Saved data entries:
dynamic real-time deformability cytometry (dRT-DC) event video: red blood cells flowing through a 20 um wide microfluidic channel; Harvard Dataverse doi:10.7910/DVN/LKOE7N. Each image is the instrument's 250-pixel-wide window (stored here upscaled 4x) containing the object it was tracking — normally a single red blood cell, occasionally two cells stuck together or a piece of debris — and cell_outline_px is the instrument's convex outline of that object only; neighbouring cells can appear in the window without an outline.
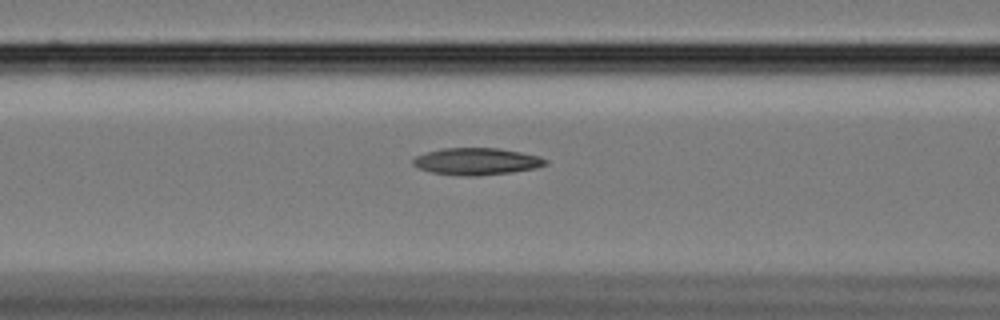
{"species": "Egyptian fruit bat (a non-hibernating species)", "species_latin": "Rousettus aegyptiacus", "temperature_condition": "cold", "stored_images_in_passage": 14, "camera_frame_rate_fps": 3000, "um_per_image_px": 0.085, "animal": {"sex": "female"}, "frame": {"image": 1, "passage_image": 12, "time_ms": 3.667, "image_size_px": [1000, 320], "cell_outline_px": [[548, 164], [536, 168], [512, 172], [476, 176], [460, 176], [432, 172], [420, 168], [412, 164], [412, 160], [416, 156], [440, 148], [500, 148], [540, 156], [548, 160]], "centroid_in_image_um": [40.54, 13.72], "position_along_channel_um": 126.1, "area_um2": 20.87}}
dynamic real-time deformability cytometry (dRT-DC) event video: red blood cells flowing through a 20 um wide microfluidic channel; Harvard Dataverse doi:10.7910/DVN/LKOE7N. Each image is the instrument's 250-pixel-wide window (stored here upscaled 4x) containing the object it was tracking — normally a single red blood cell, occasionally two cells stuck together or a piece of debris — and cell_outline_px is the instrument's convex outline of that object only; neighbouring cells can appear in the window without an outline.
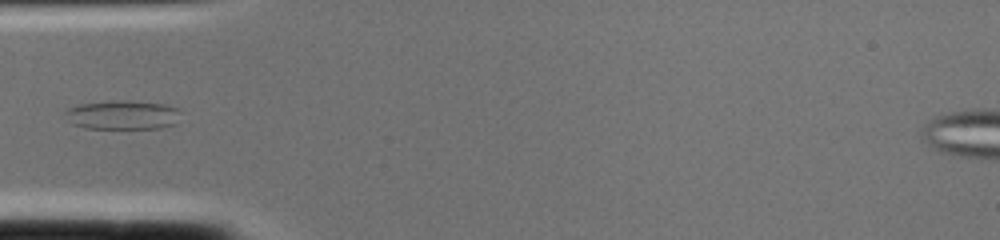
{"species": "common noctule bat (a hibernating species)", "species_latin": "Nyctalus noctula", "temperature_condition": "cold", "stored_images_in_passage": 2, "camera_frame_rate_fps": 3000, "um_per_image_px": 0.085, "animal": {"sex": "female", "body_mass_g": 22.0, "forearm_length_mm": 56.7}, "frame": {"image": 1, "passage_image": 2, "time_ms": 0.333, "image_size_px": [1000, 240], "cell_outline_px": [[180, 112], [176, 124], [160, 128], [84, 128], [72, 124], [68, 120], [64, 112], [68, 108], [80, 104], [120, 100], [164, 104], [176, 108]], "centroid_in_image_um": [10.41, 9.78], "position_along_channel_um": 74.6, "area_um2": 19.42}}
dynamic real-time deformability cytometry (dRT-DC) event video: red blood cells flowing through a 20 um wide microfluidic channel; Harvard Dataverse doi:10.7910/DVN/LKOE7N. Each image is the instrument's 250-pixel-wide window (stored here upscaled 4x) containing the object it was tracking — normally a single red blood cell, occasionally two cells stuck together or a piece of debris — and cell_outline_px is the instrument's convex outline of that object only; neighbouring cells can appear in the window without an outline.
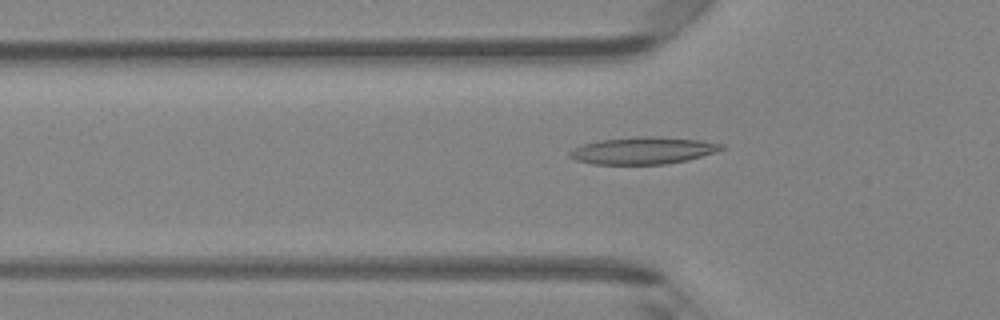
{"species": "Egyptian fruit bat (a non-hibernating species)", "species_latin": "Rousettus aegyptiacus", "temperature_condition": "room temperature", "stored_images_in_passage": 47, "camera_frame_rate_fps": 3000, "um_per_image_px": 0.085, "animal": {"sex": "female"}, "frame": {"image": 1, "passage_image": 16, "time_ms": 5.0, "image_size_px": [1000, 320], "cell_outline_px": [[724, 148], [688, 160], [664, 164], [592, 164], [576, 160], [568, 156], [568, 152], [584, 144], [600, 140], [636, 136], [652, 136], [700, 140], [724, 144]], "centroid_in_image_um": [54.63, 12.79], "position_along_channel_um": 71.2, "area_um2": 23.7}}
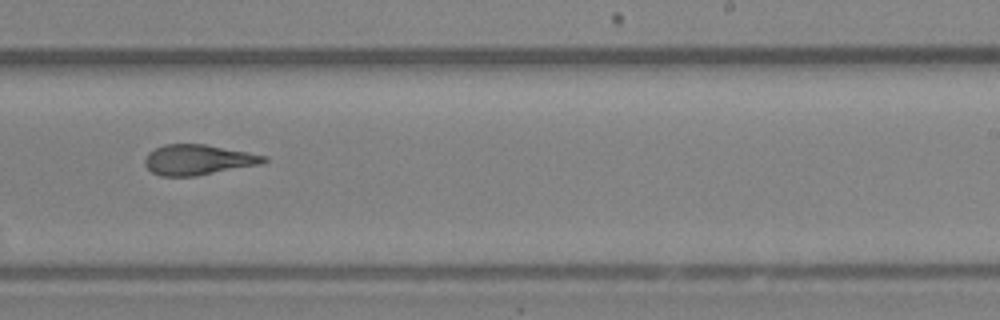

Prompt: Repeat the material above word for word, please, apart from its images.

Written response:
dynamic real-time deformability cytometry (dRT-DC) event video: red blood cells flowing through a 20 um wide microfluidic channel; Harvard Dataverse doi:10.7910/DVN/LKOE7N. Each image is the instrument's 250-pixel-wide window (stored here upscaled 4x) containing the object it was tracking — normally a single red blood cell, occasionally two cells stuck together or a piece of debris — and cell_outline_px is the instrument's convex outline of that object only; neighbouring cells can appear in the window without an outline.
{"species": "Egyptian fruit bat (a non-hibernating species)", "species_latin": "Rousettus aegyptiacus", "temperature_condition": "cold", "stored_images_in_passage": 14, "camera_frame_rate_fps": 3000, "um_per_image_px": 0.085, "animal": {"sex": "female"}, "frame": {"image": 1, "passage_image": 12, "time_ms": 3.667, "image_size_px": [1000, 320], "cell_outline_px": [[548, 164], [536, 168], [512, 172], [476, 176], [460, 176], [432, 172], [420, 168], [412, 164], [412, 160], [416, 156], [440, 148], [500, 148], [540, 156], [548, 160]], "centroid_in_image_um": [40.54, 13.72], "position_along_channel_um": 126.1, "area_um2": 20.87}}
dynamic real-time deformability cytometry (dRT-DC) event video: red blood cells flowing through a 20 um wide microfluidic channel; Harvard Dataverse doi:10.7910/DVN/LKOE7N. Each image is the instrument's 250-pixel-wide window (stored here upscaled 4x) containing the object it was tracking — normally a single red blood cell, occasionally two cells stuck together or a piece of debris — and cell_outline_px is the instrument's convex outline of that object only; neighbouring cells can appear in the window without an outline.
{"species": "common noctule bat (a hibernating species)", "species_latin": "Nyctalus noctula", "temperature_condition": "cold", "stored_images_in_passage": 2, "camera_frame_rate_fps": 3000, "um_per_image_px": 0.085, "animal": {"sex": "female", "body_mass_g": 22.0, "forearm_length_mm": 56.7}, "frame": {"image": 1, "passage_image": 2, "time_ms": 0.333, "image_size_px": [1000, 240], "cell_outline_px": [[180, 112], [176, 124], [160, 128], [84, 128], [72, 124], [68, 120], [64, 112], [68, 108], [80, 104], [120, 100], [164, 104], [176, 108]], "centroid_in_image_um": [10.41, 9.78], "position_along_channel_um": 74.6, "area_um2": 19.42}}
dynamic real-time deformability cytometry (dRT-DC) event video: red blood cells flowing through a 20 um wide microfluidic channel; Harvard Dataverse doi:10.7910/DVN/LKOE7N. Each image is the instrument's 250-pixel-wide window (stored here upscaled 4x) containing the object it was tracking — normally a single red blood cell, occasionally two cells stuck together or a piece of debris — and cell_outline_px is the instrument's convex outline of that object only; neighbouring cells can appear in the window without an outline.
{"species": "Egyptian fruit bat (a non-hibernating species)", "species_latin": "Rousettus aegyptiacus", "temperature_condition": "room temperature", "stored_images_in_passage": 47, "camera_frame_rate_fps": 3000, "um_per_image_px": 0.085, "animal": {"sex": "female"}, "frame": {"image": 1, "passage_image": 16, "time_ms": 5.0, "image_size_px": [1000, 320], "cell_outline_px": [[724, 148], [688, 160], [664, 164], [592, 164], [576, 160], [568, 156], [568, 152], [584, 144], [600, 140], [636, 136], [652, 136], [700, 140], [724, 144]], "centroid_in_image_um": [54.63, 12.79], "position_along_channel_um": 71.2, "area_um2": 23.7}}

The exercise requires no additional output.